Fri Feb 17 01:32:20 PST 2012

On Feb 17, 2012, at 12:26 AM, Talin wrote:
> OK here's a patch with the latest, including unit tests. I've also tried to make the comments clear that this is intended for the case of "generic" key types, where you are either hashing multiple data types together, or you don't know in advance what the data type will be - for cases such as strings where a tailored algorithm is available, you should use that instead of this.

Makes sense.

+  /// Add a pointer value.
+  /// Note: this adds pointers to the hash using sizes and endianness that
+  /// depend on the host.  It doesn't matter however, because hashing on
+  /// pointer values is inherently unstable.

This makes perfect sense.

+  /// Add an ArrayRef of arbitrary data.
+  template<typename T>
+  GeneralHash& add(ArrayRef<T> ArrayVal) {
+    addBits(ArrayVal.begin(), ArrayVal.end());
+    return *this;
+  }

Doesn't this have the same host-specificity problem, except that it will cause things that *are* stable to vary, such as arrays of char, or is the alignment check enough?

+  /// Add a float
+  GeneralHash& add(float Data) {

It is worth adding a comment here that this does a bitwise hash, so -0.0 and +0.0 will hash to different values even though they compare equal and two identical NaN's will hash to the same value even though they compare unequal.

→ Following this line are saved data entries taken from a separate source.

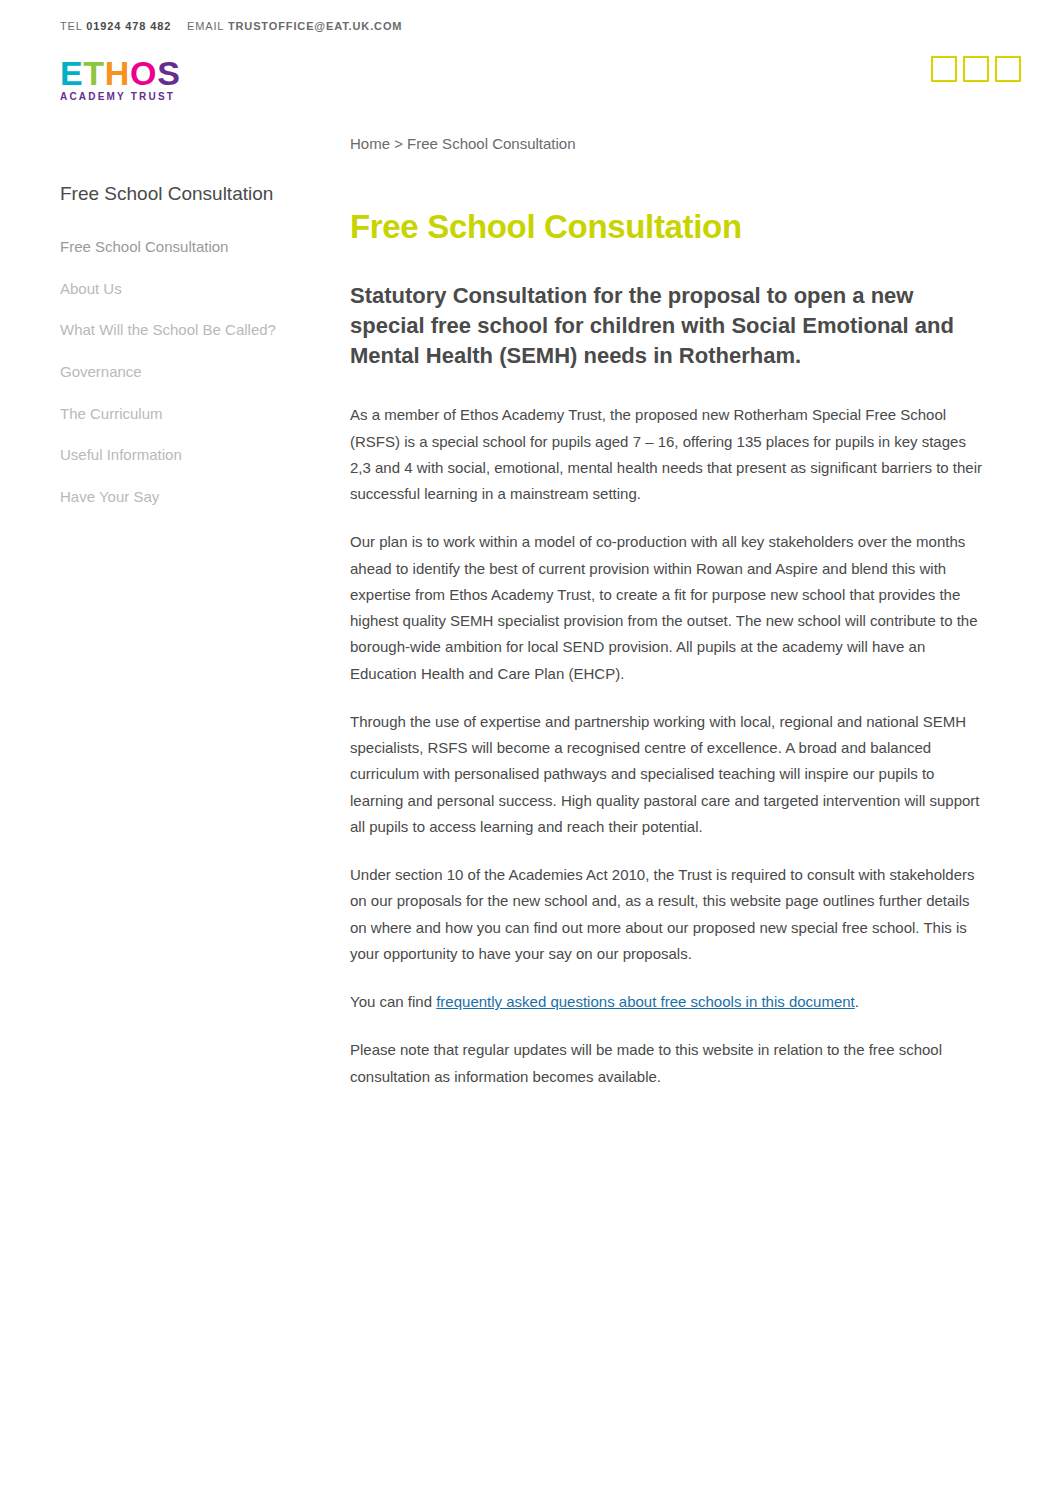TEL 01924 478 482 EMAIL TRUSTOFFICE@EAT.UK.COM
ETHOS
ACADEMY TRUST
Free School Consultation
Free School Consultation
About Us
What Will the School Be Called?
Governance
The Curriculum
Useful Information
Have Your Say
Home > Free School Consultation
Free School Consultation
Statutory Consultation for the proposal to open a new special free school for children with Social Emotional and Mental Health (SEMH) needs in Rotherham.
As a member of Ethos Academy Trust, the proposed new Rotherham Special Free School (RSFS) is a special school for pupils aged 7 – 16, offering 135 places for pupils in key stages 2,3 and 4 with social, emotional, mental health needs that present as significant barriers to their successful learning in a mainstream setting.
Our plan is to work within a model of co-production with all key stakeholders over the months ahead to identify the best of current provision within Rowan and Aspire and blend this with expertise from Ethos Academy Trust, to create a fit for purpose new school that provides the highest quality SEMH specialist provision from the outset. The new school will contribute to the borough-wide ambition for local SEND provision. All pupils at the academy will have an Education Health and Care Plan (EHCP).
Through the use of expertise and partnership working with local, regional and national SEMH specialists, RSFS will become a recognised centre of excellence. A broad and balanced curriculum with personalised pathways and specialised teaching will inspire our pupils to learning and personal success. High quality pastoral care and targeted intervention will support all pupils to access learning and reach their potential.
Under section 10 of the Academies Act 2010, the Trust is required to consult with stakeholders on our proposals for the new school and, as a result, this website page outlines further details on where and how you can find out more about our proposed new special free school. This is your opportunity to have your say on our proposals.
You can find frequently asked questions about free schools in this document.
Please note that regular updates will be made to this website in relation to the free school consultation as information becomes available.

The mix logic is inherently a series of 32-bit operations.  Would it be possible and make more sense to implement them as 64-bit operations?  64-bit hosts are the vast majority of the machines that run a compiler these days.  OTOH, making it depend on the host brings up host instability issues.  

Actually, how much do we care about host instability here?  If this is used by hashing containers, we can just declare that iteration order is undefined even for non-pointer values.  The real problem I guess is that we'd have to go check out all the existing DenseMap's etc to make sure people aren't doing well-defined iteration right now and fixing the code.  What do you think?

> There's a couple of things I don't like: First, there's too many levels of inlined function calls - my experience is that compilers aren't as good at inlining nested calls as is often advertised, however I couldn't figure out a way to get the same effect without the nested calls.

Is there a specific observed concern here (e.g. when built with Clang) or is this a historical problem?  Compilers have gotten much better about inlining stuff that is actually small, if Clang handles it then I think we're good.  Marking these attribute(always_inline) is massive overkill.

Overall the code is looking great.  I'd recommend checking in the new API separately from switching Constants.cpp to use it though (just so that any problems doesn't cause both to get reverted).

-Chris